Collect every line of the records below that contains the word "Orient".

(Exercise inputs Opens)

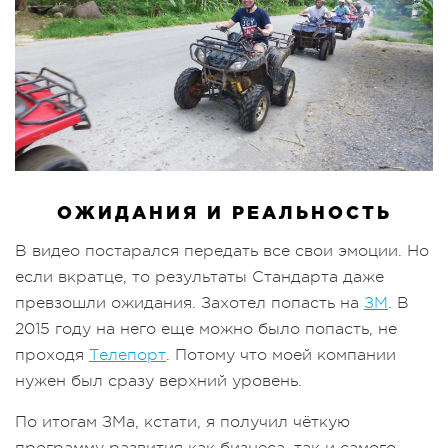
ОЖИДАНИЯ И РЕАЛЬНОСТЬ
В видео постарался передать все свои эмоции. Но
если вкратце, то результаты Стандарта даже
превзошли ожидания. Захотел попасть на
ЗМ
. В
2015 году на него еще можно было попасть, не
проходя
Телепорт
. Потому что моей компании
нужен был сразу верхний уровень.
По итогам ЗМа, кстати, я получил чёткую
программу развития как бизнеса, так и самого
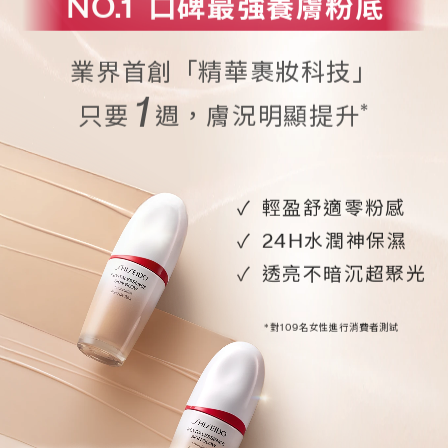
NO.1
口碑最強養膚粉底
業界首創「精華裹妝科技」
1
*
只要
週，膚況明顯提升
輕盈舒適零粉感
24H水潤神保濕
透亮不暗沉超聚光
*對109名女性進行消費者測試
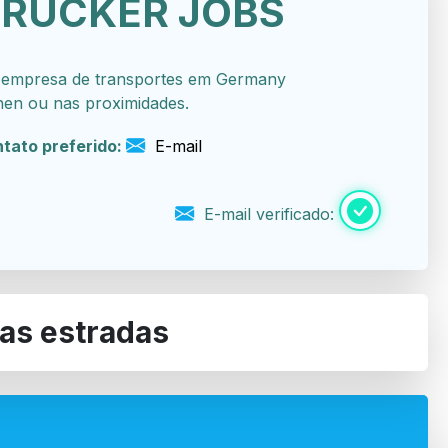
TRUCKER JOBS
mpresa de transportes em Germany
en ou nas proximidades.
tato preferido:
E-mail
E-mail verificado:
nas estradas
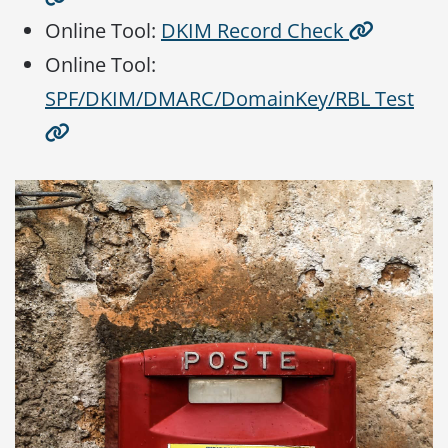
Online Tool:
DKIM Record Check
Online Tool:
SPF/DKIM/DMARC/DomainKey/RBL Test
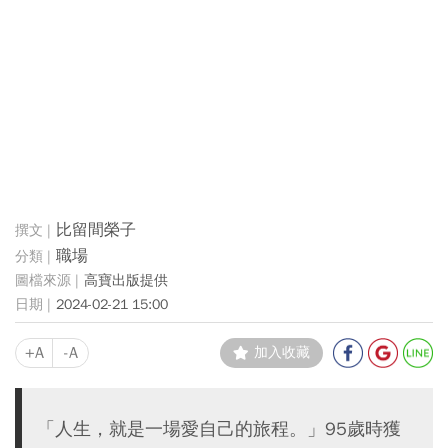
比留間榮子
職場
高寶出版提供
2024-02-21 15:00
+A
-A
加入收藏
「人生，就是一場愛自己的旅程。」95歲時獲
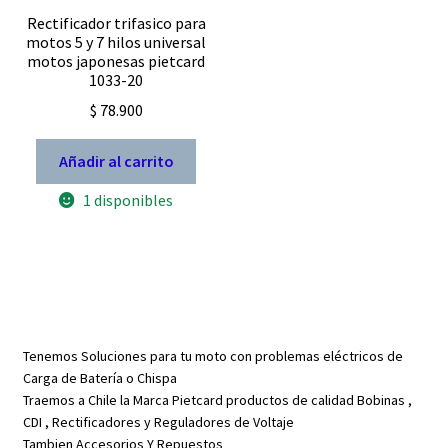
Rectificador trifasico para
motos 5 y 7 hilos universal
motos japonesas pietcard
1033-20
$
78.900
Añadir al carrito
1 disponibles
Tenemos Soluciones para tu moto con problemas eléctricos de
Carga de Batería o Chispa
Traemos a Chile la Marca Pietcard productos de calidad Bobinas ,
CDI , Rectificadores y Reguladores de Voltaje
Tambien Accesorios Y Repuestos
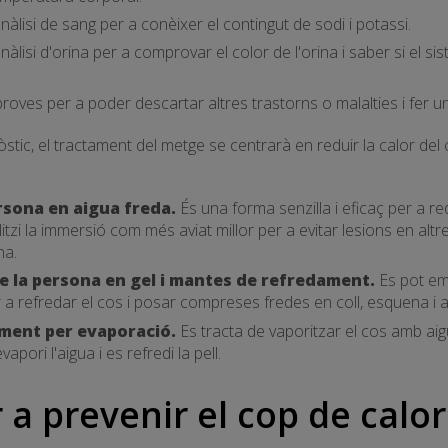
nàlisi de sang per a conèixer el contingut de sodi i potassi.
nàlisi d'orina per a comprovar el color de l'orina i saber si el s
 proves per a poder descartar altres trastorns o malalties i fer u
stic, el tractament del metge se centrarà en reduir la calor del 
rsona en aigua freda.
És una forma senzilla i eficaç per a re
tzi la immersió com més aviat millor per a evitar lesions en altres
na.
de la persona en gel i mantes de refredament.
Es pot em
a refredar el cos i posar compreses fredes en coll, esquena i axi
ament per evaporació.
Es tracta de vaporitzar el cos amb aig
apori l'aigua i es refredi la pell.
 a prevenir el cop de calor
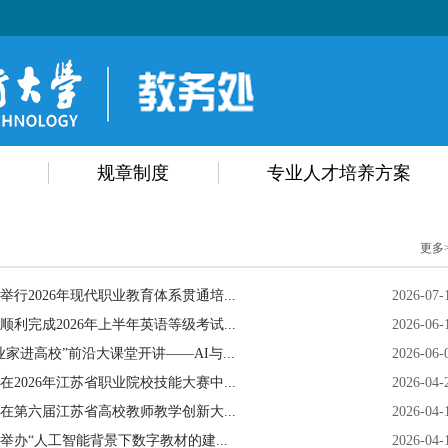
规章制度
专业人才培养方案
更多
举行2026年现代职业教育体系贯通培...
2026-07-
顺利完成2026年上半年英语等级考试...
2026-06-
业家进高校”前沿大课堂开讲——AI与...
2026-06-
在2026年江苏省职业院校技能大赛中...
2026-04-
在第六届江苏省高校教师教学创新大...
2026-04-
举办“人工智能背景下数字教材的建...
2026-04-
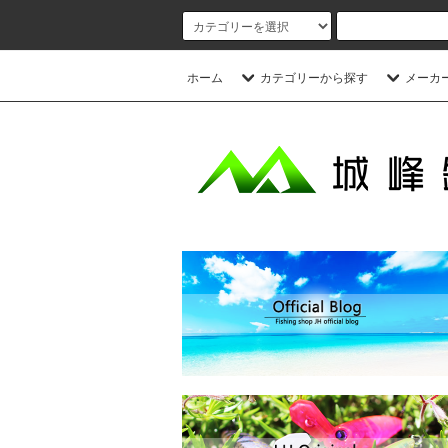
ホーム
カテゴリーから探す
メーカ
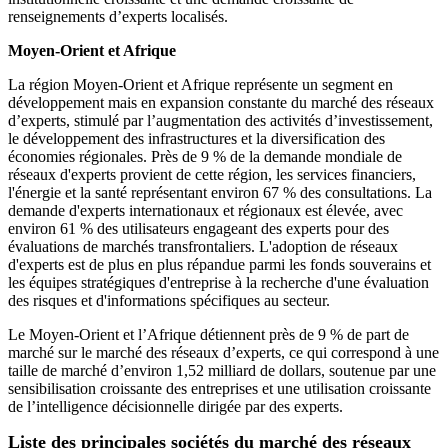
renseignements d’experts localisés.
Moyen-Orient et Afrique
La région Moyen-Orient et Afrique représente un segment en
développement mais en expansion constante du marché des réseaux
d’experts, stimulé par l’augmentation des activités d’investissement,
le développement des infrastructures et la diversification des
économies régionales. Près de 9 % de la demande mondiale de
réseaux d'experts provient de cette région, les services financiers,
l'énergie et la santé représentant environ 67 % des consultations. La
demande d'experts internationaux et régionaux est élevée, avec
environ 61 % des utilisateurs engageant des experts pour des
évaluations de marchés transfrontaliers. L'adoption de réseaux
d'experts est de plus en plus répandue parmi les fonds souverains et
les équipes stratégiques d'entreprise à la recherche d'une évaluation
des risques et d'informations spécifiques au secteur.
Le Moyen-Orient et l’Afrique détiennent près de 9 % de part de
marché sur le marché des réseaux d’experts, ce qui correspond à une
taille de marché d’environ 1,52 milliard de dollars, soutenue par une
sensibilisation croissante des entreprises et une utilisation croissante
de l’intelligence décisionnelle dirigée par des experts.
Liste des principales sociétés du marché des réseaux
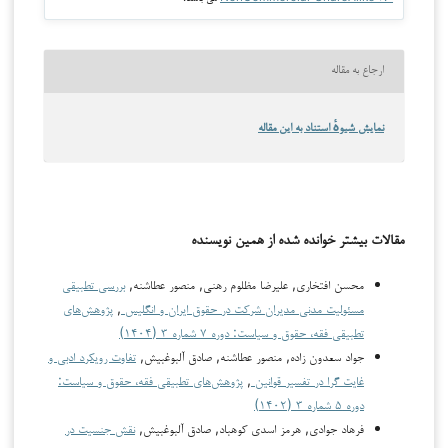
ارجاع به مقاله
نمایش شیوهٔ استناد به این مقاله
مقالات بیشتر خوانده شده از همین نویسنده
محسن افتخاری, علیرضا مظلوم رهنی, منصور عطاشنه,
بررسی تطبیقی
مسئولیت مدنی مدیران شرکت در حقوق ایران و انگلیس
,
پژوهش‌های
تطبیقی فقه، حقوق و سیاست: دوره ۷ شماره ۳ (۱۴۰۴)
جواد سعدون زاده, منصور عطاشنه, صادق آلبوغبیش,
تفاوت رویکرد ادبی و
غایت گرا در تفسیر قوانین
,
پژوهش‌های تطبیقی فقه، حقوق و سیاست:
دوره ۵ شماره ۳ (۱۴۰۲)
فرهاد جوادی, هرمز اسدی کوهباد, صادق آلبوغبیش,
نقش جنسیت در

(Exercise inputs Closes)

Task solution
Moyen-Orient et Afrique
La région Moyen-Orient et Afrique représente un segment en
Le Moyen-Orient et l’Afrique détiennent près de 9 % de part de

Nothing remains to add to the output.